China’s 50 stock index (CHI 50) has rebounded somewhat after falling to the eight-month low of 12,520 on February. Currently, the price struggles beneath the 200-day simple moving average (SMA), which overlaps with the area of the 23.6% Fibonacci retracement level of the up leg from 10,197-14,678 of 13,621 and the 13,570 barrier.
The momentum indicators now suggest that the market sentiment might get better as the RSI is approaching the positive territory as it flirts with the 50 level.
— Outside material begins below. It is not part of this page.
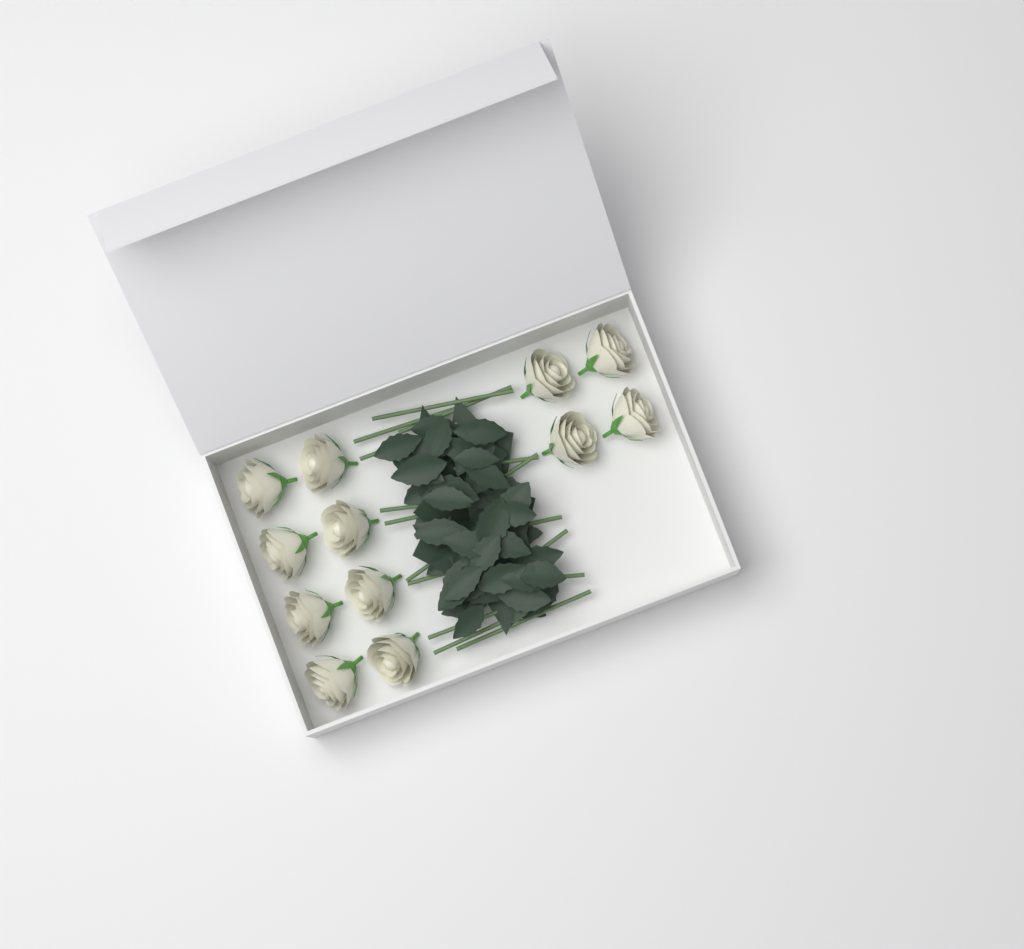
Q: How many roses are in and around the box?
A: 12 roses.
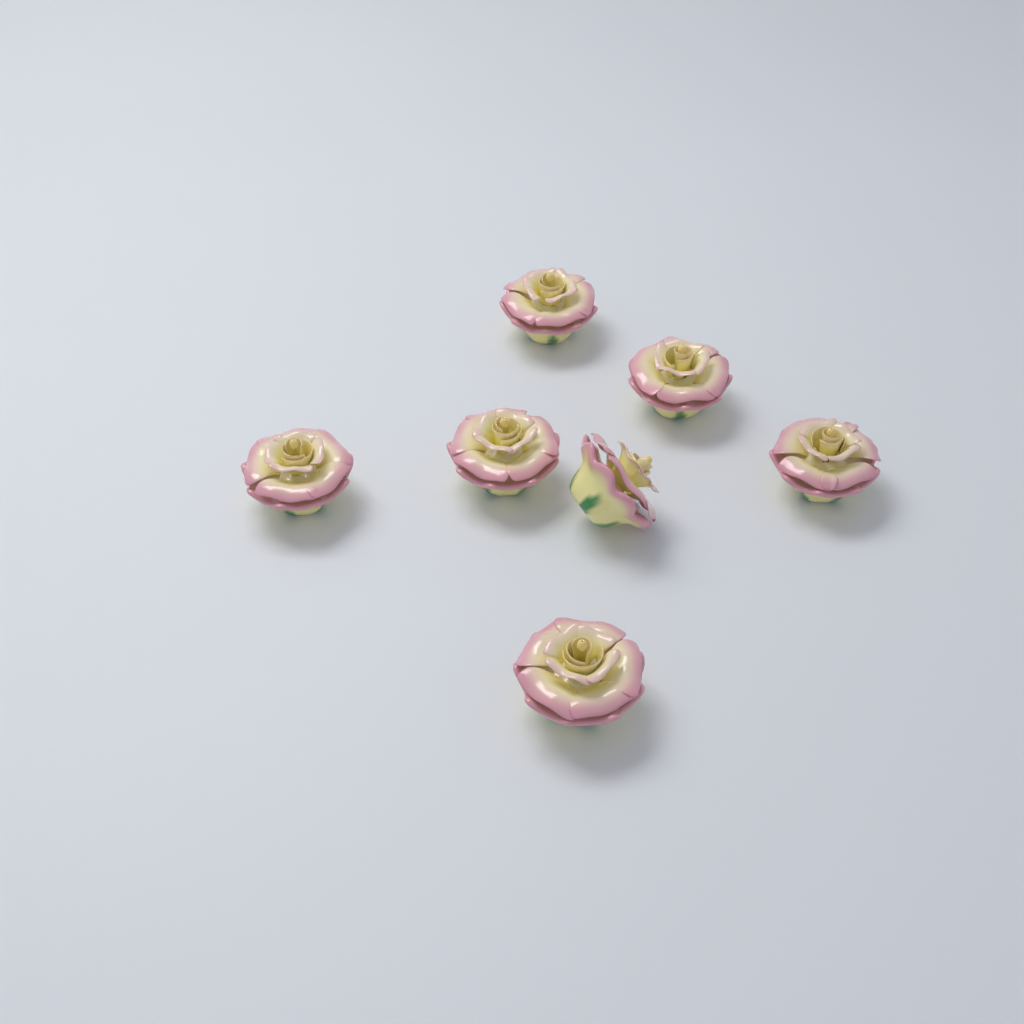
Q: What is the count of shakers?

The stochastic also looks to be changing direction moving up towards 80 level again.
Should bullish dynamics dominate in the near term, the market might revisit the 40-day SMA at 13,946 before meeting the lower surface of the Ichimoku cloud of 14,056. Above that, the area around the two-year high of 14,678 and the 14,914 resistance from 2018 could turn into possible barriers in focus.
Alternatively, a failing attempt to jump above the crucial 13,570 region, the index could meet support at the red Tenkan-sen line near 13,091 and the 38.2% Fibo of 12,969. Further down, the 12,670 barrier and the eight-month trough of 12,520 could be strong levels to watch.
In the short-term picture, the downfall from 7,902 is still active and hence the outlook remains negative as the index is still trading below the SMAs and the 23.6% Fibo.